Okay, so in February of this year I was feeling really blue and didn't really feel like doing much. All i did was go on twitter and read useless tweet after useless tweet. Then I came across an account that seemed to be nice. So I followed the account and got a follow back not to long after. I messaged her and she responded back.

We had a nice conversation. I thought that would be it, but no we continued talking for days afterward. Her name is Taylor. Taylor and I seemed to have much in common. We just got along right away. She took away some of the pain i'd been feeling for a while. I felt my purpose coming back to life. We soon realized that with the distance between us, Taylor living in Colorado and me living in Ontario, that we probably would never meet.

I told my best friend that met an awesome person off Twitter. She told me to be careful. I asked her why. She told me "I know you. If you continue talking to this girl you are gonna fall for her. And the distance between you is gonna break your heart." I told her "No way, i'll be fine"  Nonetheless my best friend was not buying it.

I continued talking to Taylor, completely ignoring my best friends advice. Seemed fine to me. I had made a new friend I could talk to about anything. About a month later Taylor and I Skyped for the first time. Her, never using Skype before was confused at first. Didn't work so well the first time. We skyped the next night and it went fine. Well in a week we skyped like 6 out of 7 days.We had become great friends in a very short period of time.

One day my disability was really upsetting me and she was quite concerned so it was her mission to cheer me up. We skyped for over 3 hours that night. She told me "I know... And the thing that sucks is that there's nothing I could really say to make it better... I'm here for you no matter what though. Forever. You know I'd be there in two seconds flat if it was possible.." That was definitely something i wanted to hear. She continued with the inspiration. "I'm not going to tell you that everything's going to be okay. That's not true for anybody because there's always going to be something not okay. But right now, I'm here and tonight things will be okay."

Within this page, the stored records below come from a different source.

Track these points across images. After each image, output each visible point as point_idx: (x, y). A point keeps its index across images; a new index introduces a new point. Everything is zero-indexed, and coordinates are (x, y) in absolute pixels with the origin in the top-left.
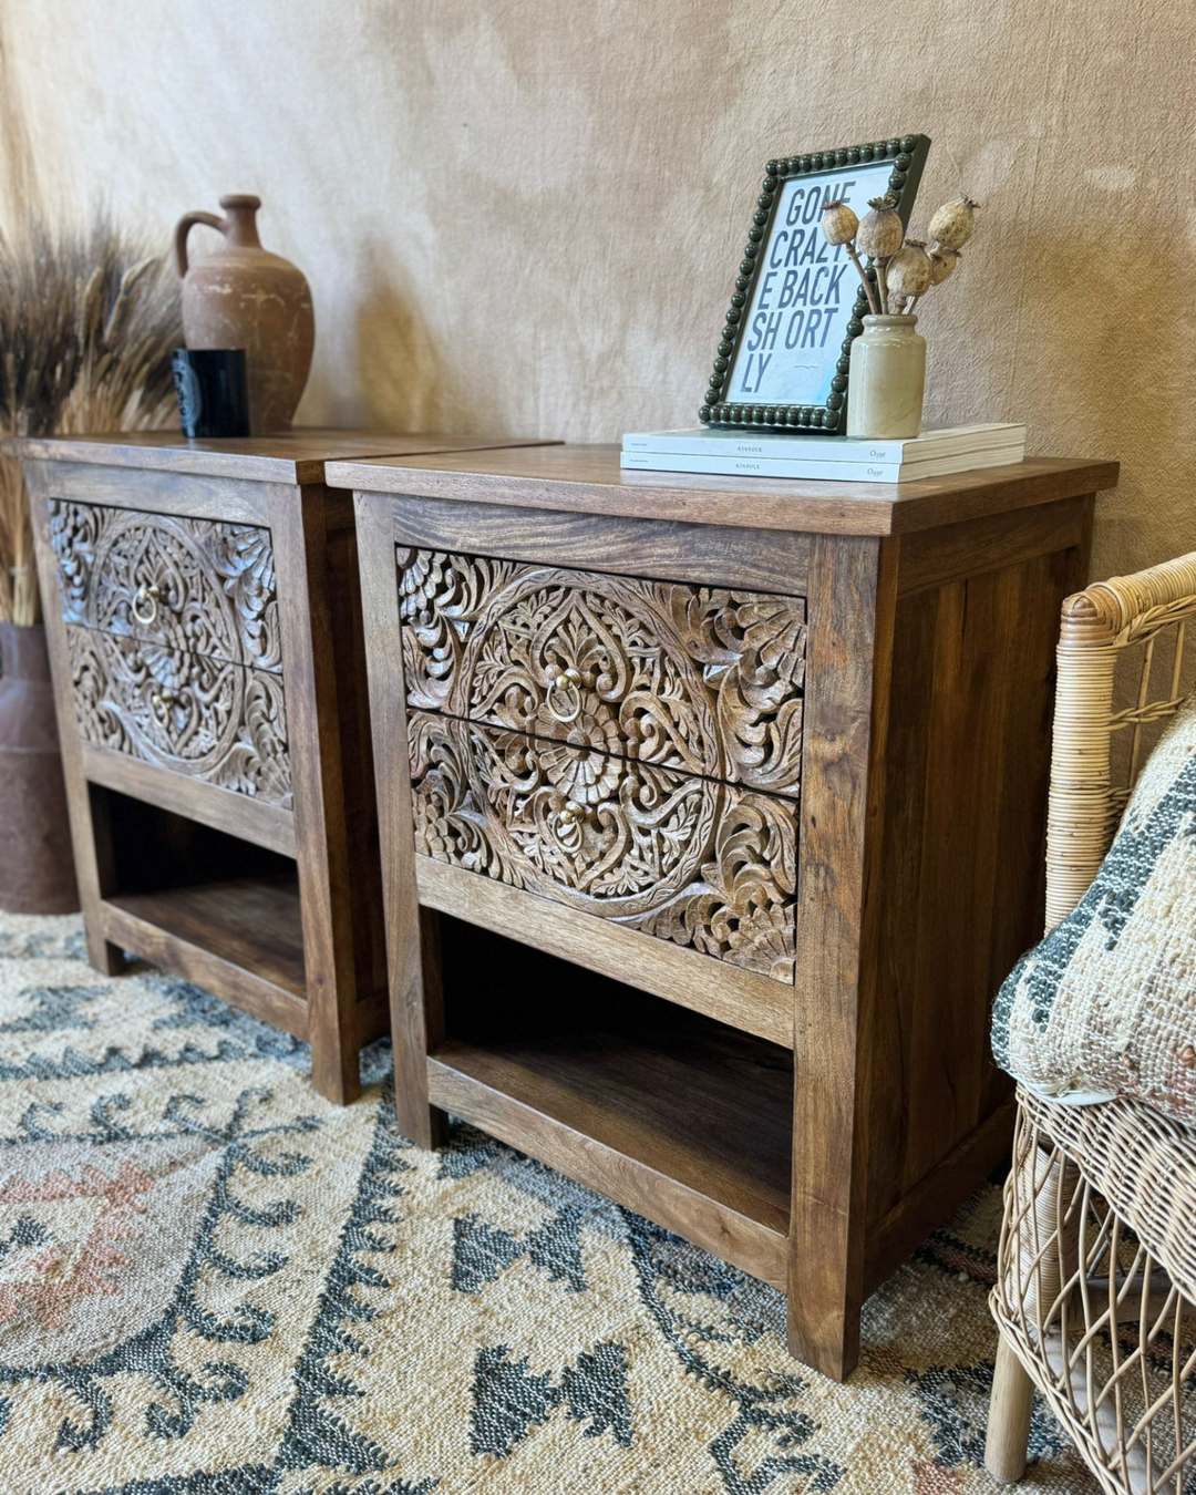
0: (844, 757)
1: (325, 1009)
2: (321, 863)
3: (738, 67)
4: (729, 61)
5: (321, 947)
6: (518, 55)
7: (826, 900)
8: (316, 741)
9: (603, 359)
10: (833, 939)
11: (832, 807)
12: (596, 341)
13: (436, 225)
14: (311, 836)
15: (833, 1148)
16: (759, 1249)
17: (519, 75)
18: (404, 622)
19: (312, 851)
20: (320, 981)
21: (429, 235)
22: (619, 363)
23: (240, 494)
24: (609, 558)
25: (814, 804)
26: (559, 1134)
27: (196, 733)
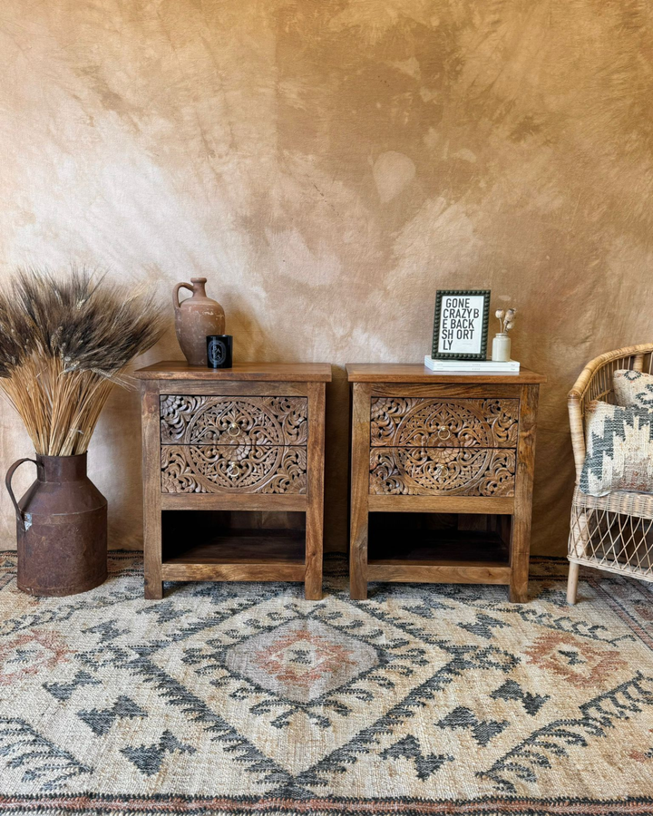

After the seriousness was over we had a bit of less serious talk because i was feeling better. Her job was done. Then she went for a week long trip. So for the first time in a month and a half of talking everyday, it would be the first time we wouldn't communicate for a bit. When Taylor came back, we picked up where we left off. Fast forward to May. I fell in love with Taylor. My best friend was right! My stomach was in knots, the first two weeks of May.

I had to tell Taylor, even though I knew there was no way she felt the same about me. But i wanted to Skype to tell her. So this Tuesday we did. When I told her all she said was "Okay" I didn't really like Taylor's reaction that's for sure. But she seemed okay with it. On Wednesday she cleared everything up. She just wasn't sure how to let me down easy. I'm glad I told her though. Now we got past that, and we are now closer friends because of that. Tomorrow she is going for a two week trip. I'll miss her a lot, but I have some things going on in my life that will have my mind preoccupied. When she comes back we will probably continue where we left off, well hopefully. The last few girls I fell for; well I don't talk to them anymore. I'm pretty sure I won't stop communicating with Taylor. If I do, i'm sorry in advanced!